Das Geheimnis erfolgreicher Entscheidungen

Foto: unsplash
Foto: unsplash

Grundlegende Entscheidungen sind Bestandteil unseres lebenslangen Lernprozesses. Jedes „Ja“ zu dem einen und jedes „Nein“ zu einem anderen Weg in unserem Leben öffnet uns eine richtungsweisende Tür und schließt damit eine andere.

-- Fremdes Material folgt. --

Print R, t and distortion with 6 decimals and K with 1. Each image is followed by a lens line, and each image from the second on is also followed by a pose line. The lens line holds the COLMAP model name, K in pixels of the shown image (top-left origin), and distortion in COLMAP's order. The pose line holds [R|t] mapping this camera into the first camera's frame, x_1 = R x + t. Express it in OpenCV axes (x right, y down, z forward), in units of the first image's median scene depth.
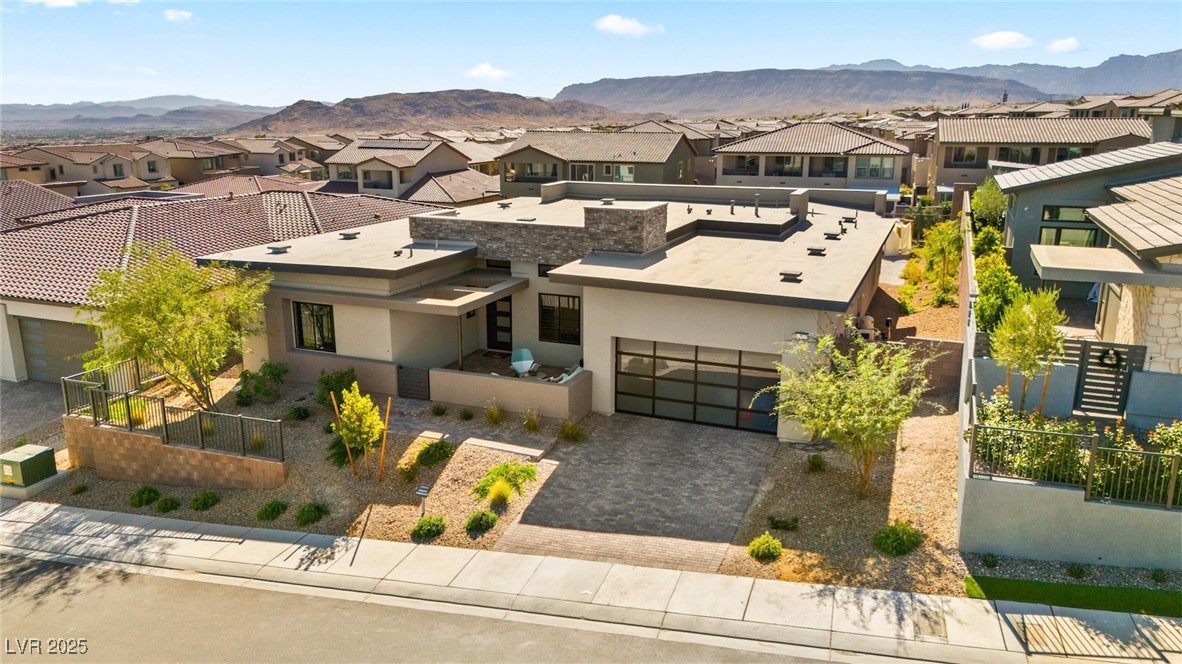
lens RADIAL K [[871.0, 0, 591.0], [0, 871.0, 332.0], [0, 0, 1]] dist [0.060182, -0.049154]
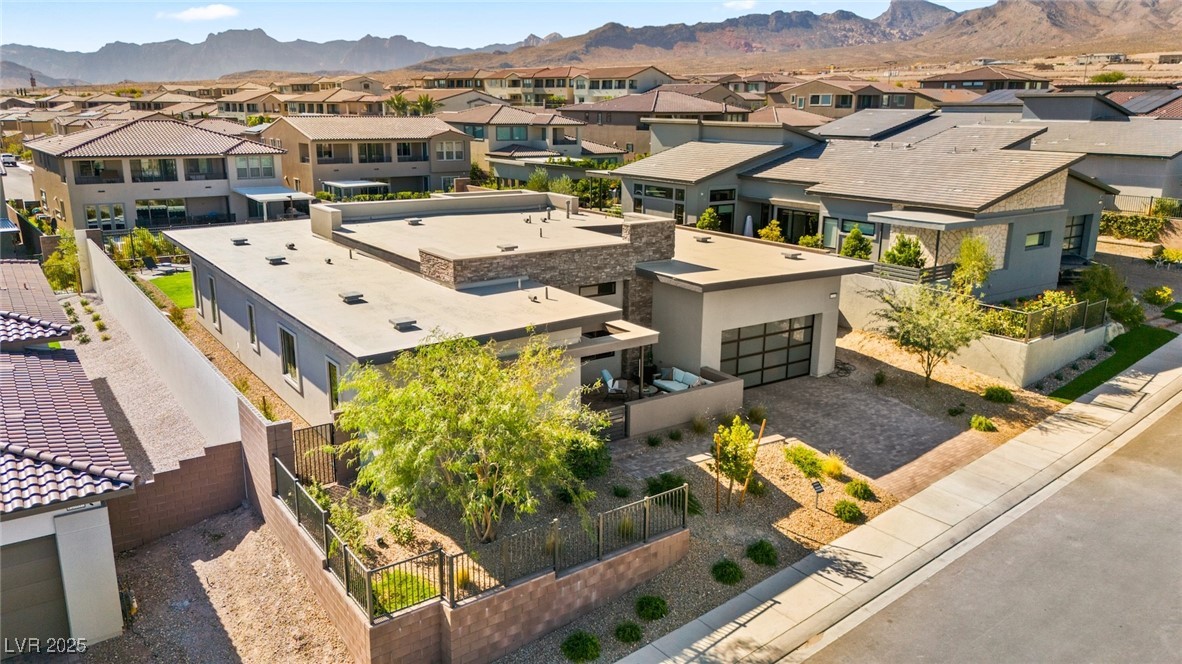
lens RADIAL K [[871.0, 0, 591.0], [0, 871.0, 332.0], [0, 0, 1]] dist [0.060182, -0.049154]
pose [[0.547360, -0.211597, 0.809706, -1.177305], [0.199428, 0.972616, 0.119356, -0.193942], [-0.812789, 0.096147, 0.574570, 0.567216]]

Ob es nun die Entscheidung für die eigene Wohnung oder das WG-Zimmer ist, der Entschluss für oder gegen das Studium im Ausland – zuweilen fällt es gar nicht so einfach, aus der Fülle der Möglichkeiten den für uns richtigen Weg zu finden.

 

In einem kürzlich veröffentlichten Artikel im Business Insider hieß es, man solle doch einfach eine Münze werfen. Kopf oder Zahl würden einem so schon die Entscheidung abnehmen und so Zeit und Nerven sparen. Doch kann es wirklich so einfach sein?

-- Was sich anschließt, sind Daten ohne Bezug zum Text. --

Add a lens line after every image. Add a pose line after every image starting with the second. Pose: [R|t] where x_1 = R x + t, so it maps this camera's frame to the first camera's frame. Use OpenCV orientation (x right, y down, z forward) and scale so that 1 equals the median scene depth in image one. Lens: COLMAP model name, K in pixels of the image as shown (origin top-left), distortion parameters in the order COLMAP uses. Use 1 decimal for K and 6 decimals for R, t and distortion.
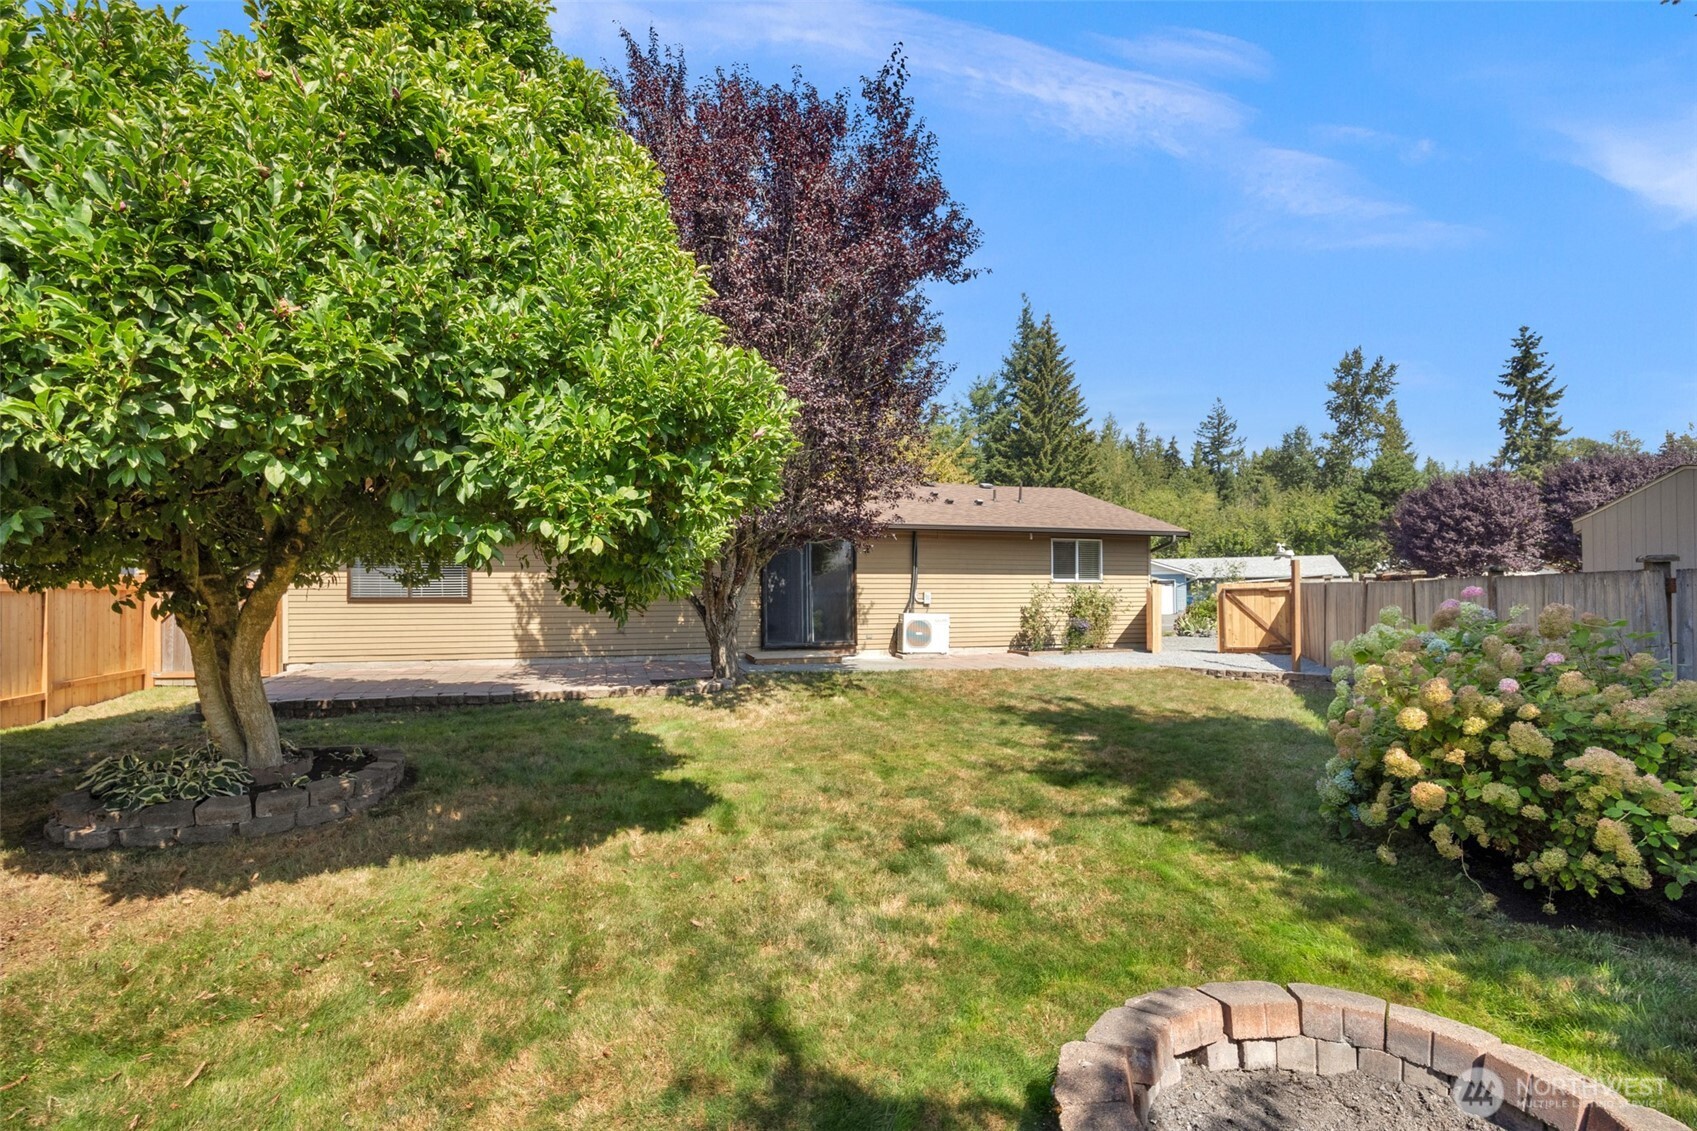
lens RADIAL K [[792.1, 0, 857.8], [0, 792.1, 577.2], [0, 0, 1]] dist [-0.017137, -0.000199]
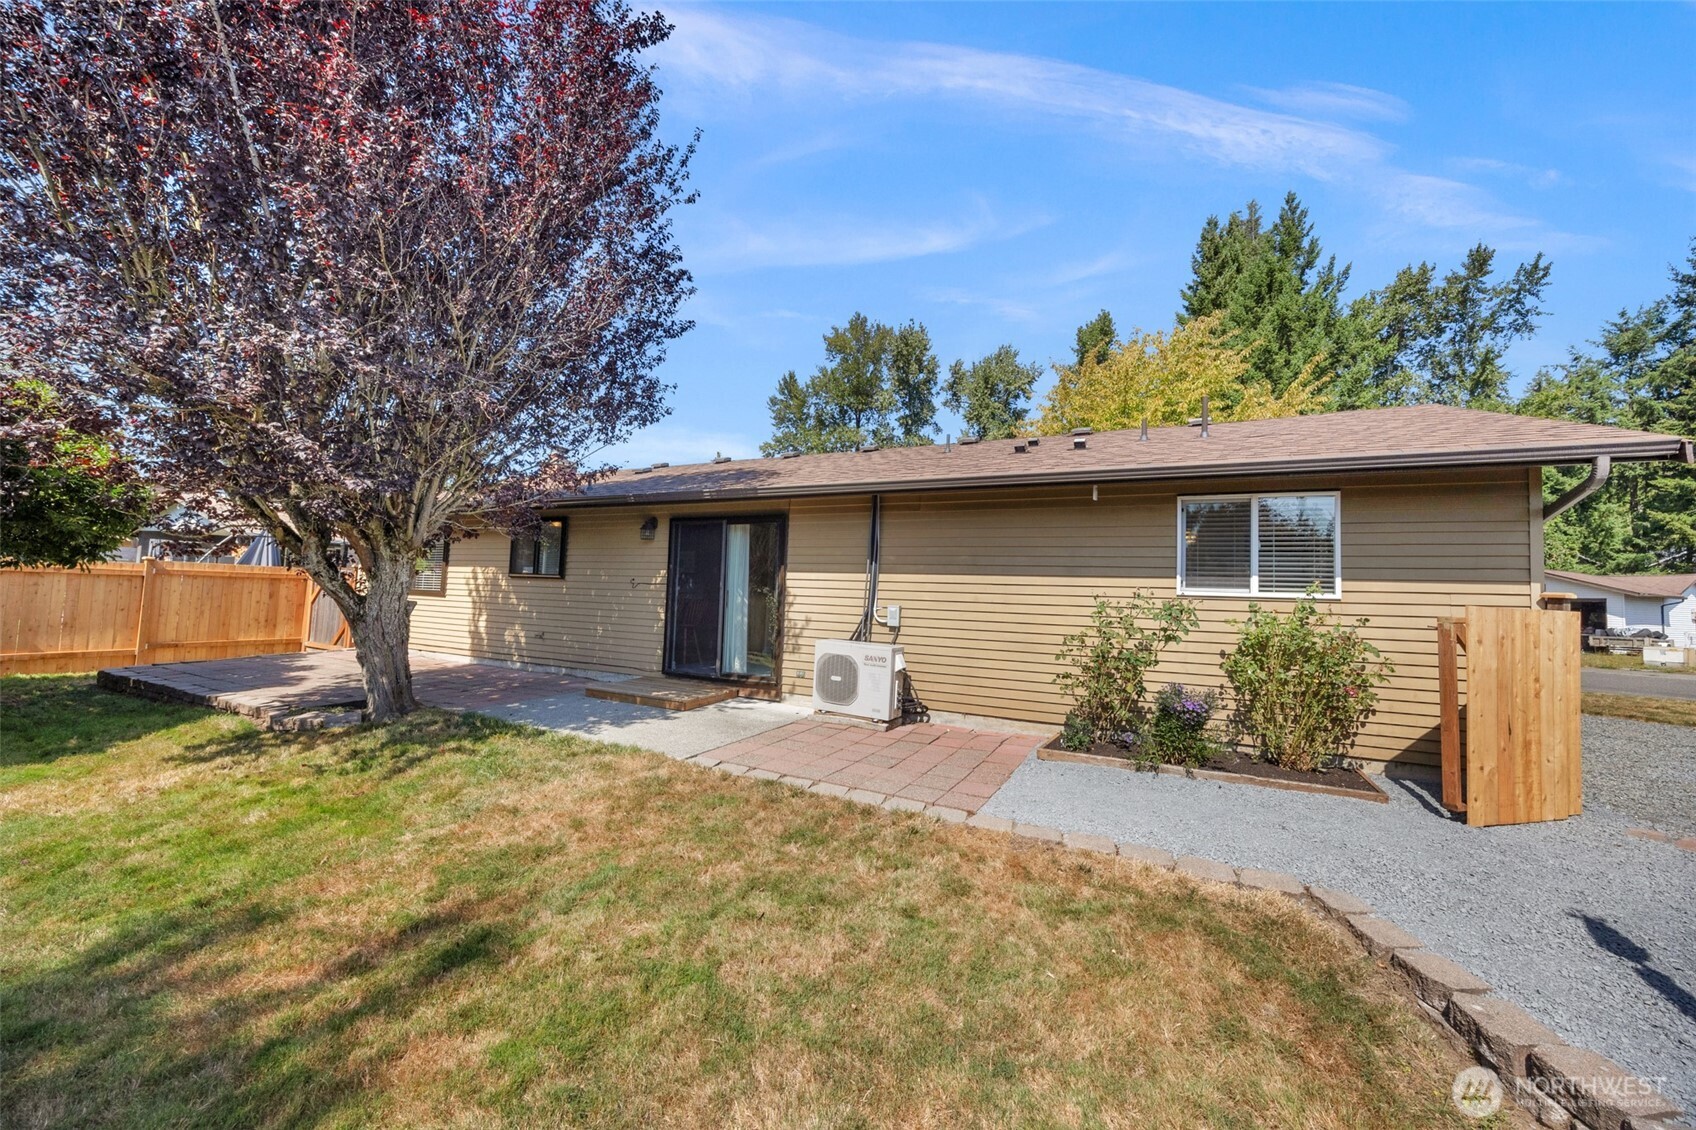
lens RADIAL K [[656.2, 0, 839.4], [0, 656.2, 552.2], [0, 0, 1]] dist [-0.002711, -0.000043]
pose [[0.707293, -0.018062, -0.706690, 0.390032], [-0.021392, 0.998669, -0.046934, 0.003807], [0.706597, 0.048314, 0.705965, 0.645910]]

Oft neigen wir dazu, komplizierte Gedankenkonstrukte aufzubauen, in denen wir versuchen, wirklich aller möglichen Optionen und den daraus resultierenden Konsequenzen Herr zu werden. Dieser Entscheidungsstau belastet uns im Alltag. Je länger wir am Ende damit verbringen, die Situation zu zerdenken, desto schlimmer wird es schließlich. Die Idee mit dem  Münzwurf fußt auf der Erkenntnis, dass jede noch so wichtige Entscheidung am Ende nur eins muss – getroffen werden. Spannend ist zudem, dass nach dem altbekannten Pareto-Prinzip gerade einmal 20 % der getroffenen Entscheidungen 80 % den Verlauf unseres Lebens erwähnenswert beeinflussen. Somit werden die meisten getroffenen Entscheidungen unseren Lebensweg nur bedingt verändert und es werden oft keine endgültigen Optionen ausgeschlossen. Trotzdem sind wir der Meinung, dass man grundsätzliche Entscheidungen nicht unbedingt mithilfe einer Münze treffen sollte. Wir haben mal in uns hineingehört und drei Tipps zu Papier gebracht, die Euch helfen sollen, wichtige Entscheidungen künftig leichter zu treffen.

 

1. Zögert es nicht hinaus und legt eine Deadline fest!

 

Klar, scheint es erst einmal leichter, wichtige Entscheidungen auf die lange Bank zu schieben. Auf lange Sicht kann die Ungewissheit aber zum ständigen Quälgeist im Unterbewusstsein werden. Um zu verhindern, dass ihr wichtige Entscheidungen unnötig in die Länge zieht, hilft es, sich eine feste Deadline zu setzen, bis zu der ihr die Entscheidung getroffen haben wollt. Achtet darauf, dass der Termin nicht zu weit in der Zukunft liegt und markiert ihn am besten rot im Kalender. So gerät er nicht in Vergessenheit.

 

2. Vertraut Eurem Bauchgefühl!

 

Jede noch so gut durchdachte Pro- und Contra-Liste und jede noch so clevere Anmerkung des besten Freundes kann am Ende nicht das ersetzen, auf das sich jeder von uns in der Regel absolut verlassen kann: Das eigene Bauchgefühl oder die innere Stimme. Hört bei jeder Entscheidung noch einmal in Euch hinein. Auch bei rationalen Entschlüssen spielt die Intuition eine enorm wichtige Rolle.

 

3. Steht zu Eurem Entschluss!

 

Habt ihr Euch am Ende des Denkprozesses schließlich für eine Option entschieden, macht nicht den Fehler, diesen Entschluss noch weitere drei bis sechs Male umzuwerfen. Vertraut auf Eure Fähigkeiten, die richtige Wahl getroffen zu haben. Jede weitere Wankelmütigkeit untergräbt Eure eigene Entscheidungskompetenz und verkompliziert zukünftige Entscheidungsprozesse unnötig.